Image element box records

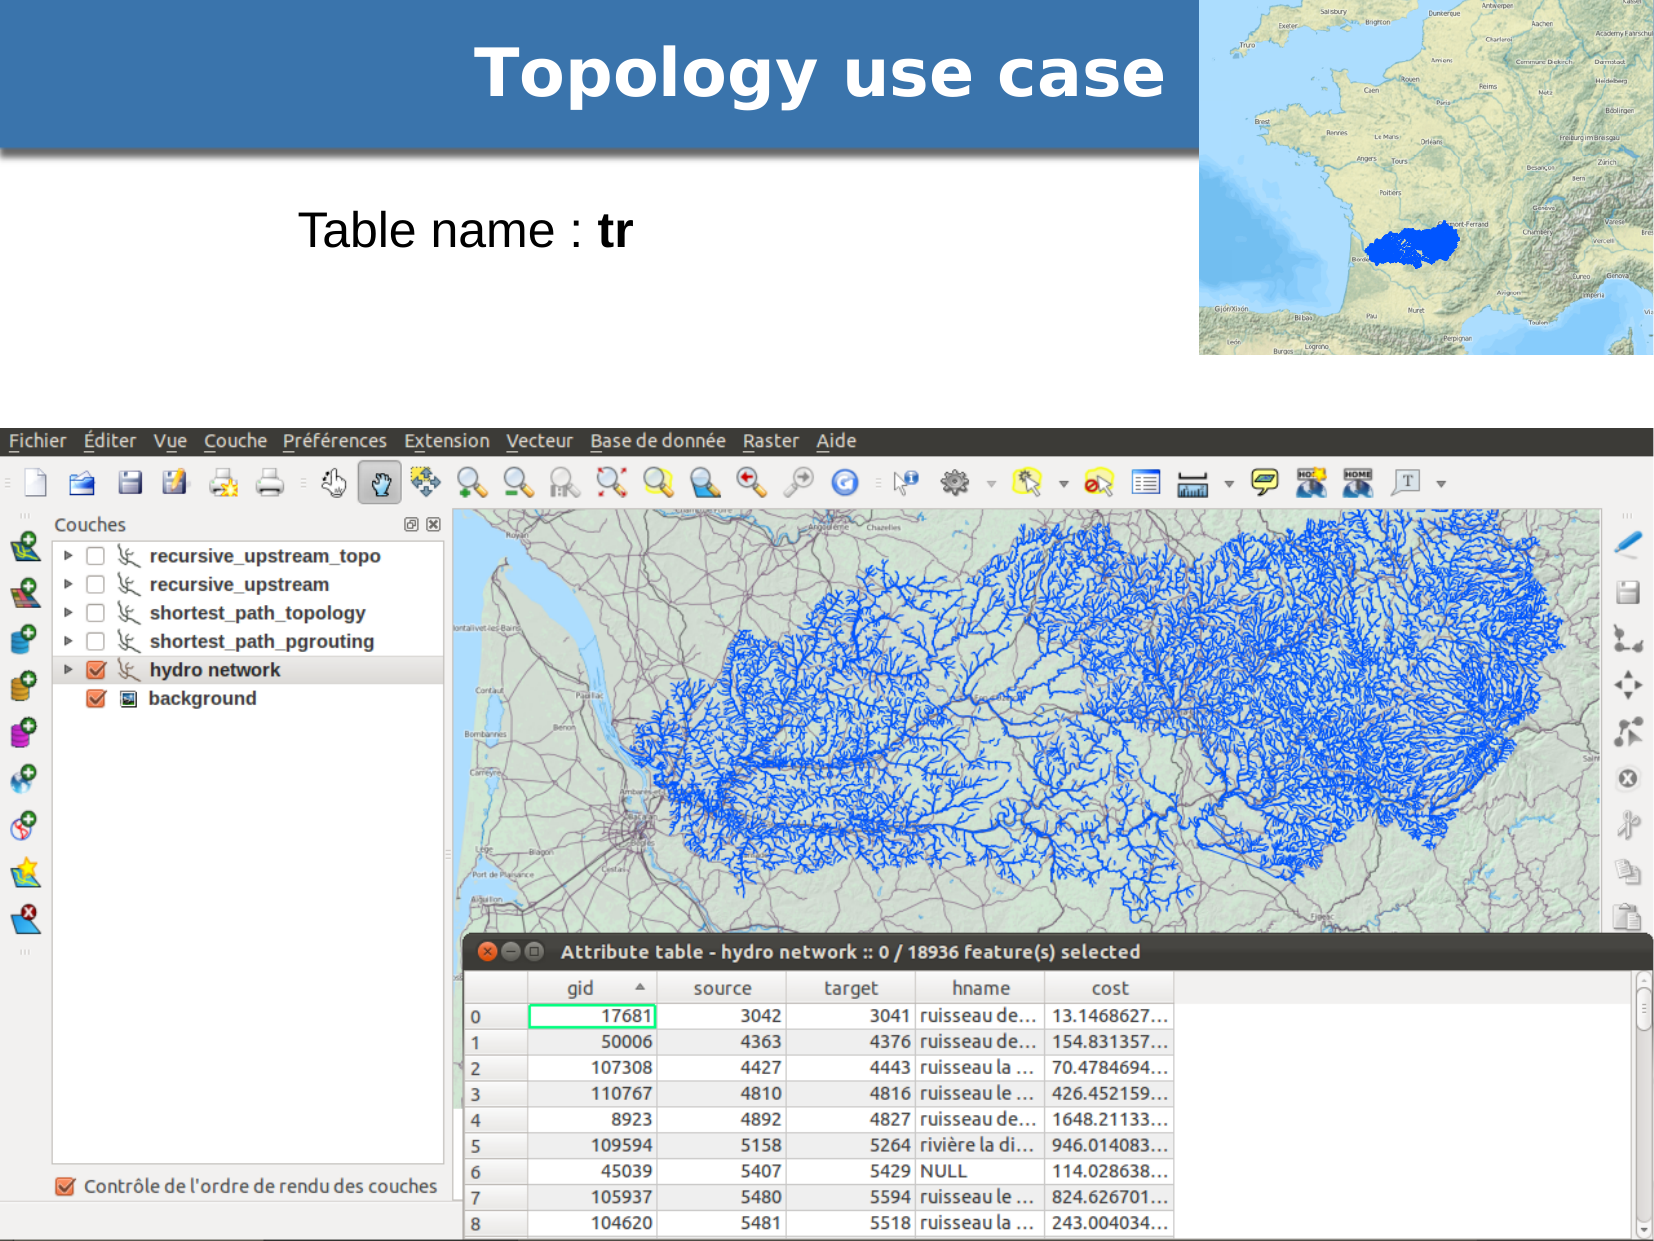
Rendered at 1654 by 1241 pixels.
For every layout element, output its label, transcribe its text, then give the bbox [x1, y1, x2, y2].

title Topology use case [76, 0, 1199, 148]
picture [0, 0, 1654, 1241]
text_box Table name : tr [282, 195, 649, 266]
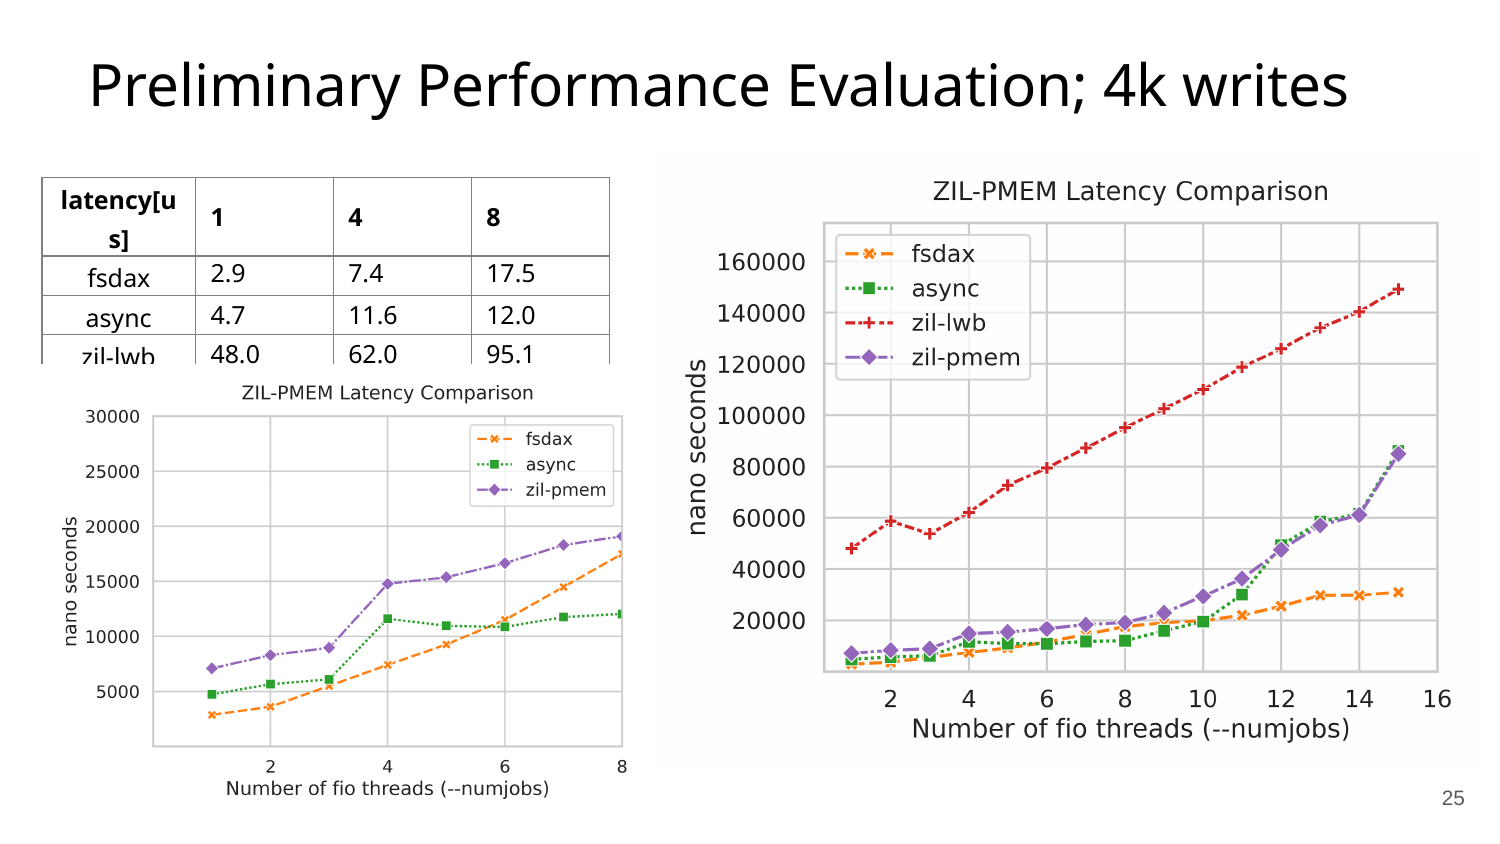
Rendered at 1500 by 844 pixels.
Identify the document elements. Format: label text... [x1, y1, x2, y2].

▶ _Work to do_:
Rewrite the entries above, switching "Rendered" to "Displayed" everywhere and keeping all else unchanged. Leave the pictures out.

▶ _Response_:
Displayed at 1654 by 1241 pixels.
For every layout element, output its label, transcribe its text, then give the bbox [x1, y1, x2, y2].

title Topology use case [76, 0, 1199, 148]
picture [0, 0, 1654, 1241]
text_box Table name : tr [282, 195, 649, 266]
Displayed at 1500 by 844 pixels.
Identify the document elements. Format: label text... [x1, y1, x2, y2].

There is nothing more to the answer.